The call from Akash that morning had knocked on that door of his heart which he had closed with a hundred bolts and locks. And his first instinct had been to make an excuse for not attending the wedding because the thought, a probability of Khushi turning up for the wedding with Mir, had punched a hole in his heart. But the buoyant mood of conversation after that little chat with Anjali, Payal and Akash had made him realise that he had been running away for too long. And to where? He didn't know. When was he supposed to stop running? He had no clue. Especially when it was dragging him away from his roots, his friends, his family. And so the decision to attend the wedding was made on the spur of the moment. He had decided to face his fate upfront, even if it meant enduring the heart-wrenching pain of watching Khushi in someone else's arms. And probably then, he had thought, would his heart snap out of this madness that had taken over life for so long.

But in that one single heart-stopping moment at the airport when their eyes had met after four long years, Khushi's eyes had told him another story. There had been that fierce longing for him burning in them which had mirrored the one in his. He couldn't have misread or misunderstood it, especially when his life had depended on it. And that very instant, his heart had broken all the shackles and started beating wildly again. Despite a befuddled mind which had suddenly become unsure of what Kaki had told him a few months ago, his heartbeat had accelerated out of all control because of what those eyes were trying to communicate to him. He was lost and sucked right back in when he had been gathering the courage to pull himself out of it.

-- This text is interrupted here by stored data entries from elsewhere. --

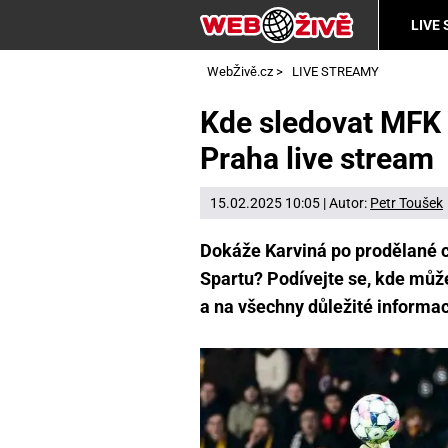
LIVE
WebŽivě.cz
>
LIVE STREAMY
Kde sledovat MFK 
Praha live stream
15.02.2025 10:05 | Autor:
Petr Toušek
Dokáže Karviná po prodělané c
Spartu? Podívejte se, kde může
a na všechny důležité informa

Every subsequent meeting after the airport one, her eyes and her body language were making him wonder what was going on in her mind when there was already a man in her life. The feeling of loss of control around her had hit him once again after years, and it had angered him. He had felt hope flicker back to life, and he had hated her and the circumstances for making him feel this way all over again. He had tried to stay away from her, pushing her out if she approached him, refusing to engage in any dialogue with her because one look into those eyes had been enough to make him forget the seriousness of the situation. Forcing himself to keep the fear of Mir turning up for the wedding alive in his heart, he had been forbidding his heart to build hope. But it had refused to comply. Instead, he had been drawn to her like a moth to the flame all over again, all rationality and propriety thrown out of the proverbial window. It had always been this way with her. Always. And he knew nothing had changed. Nothing ever would.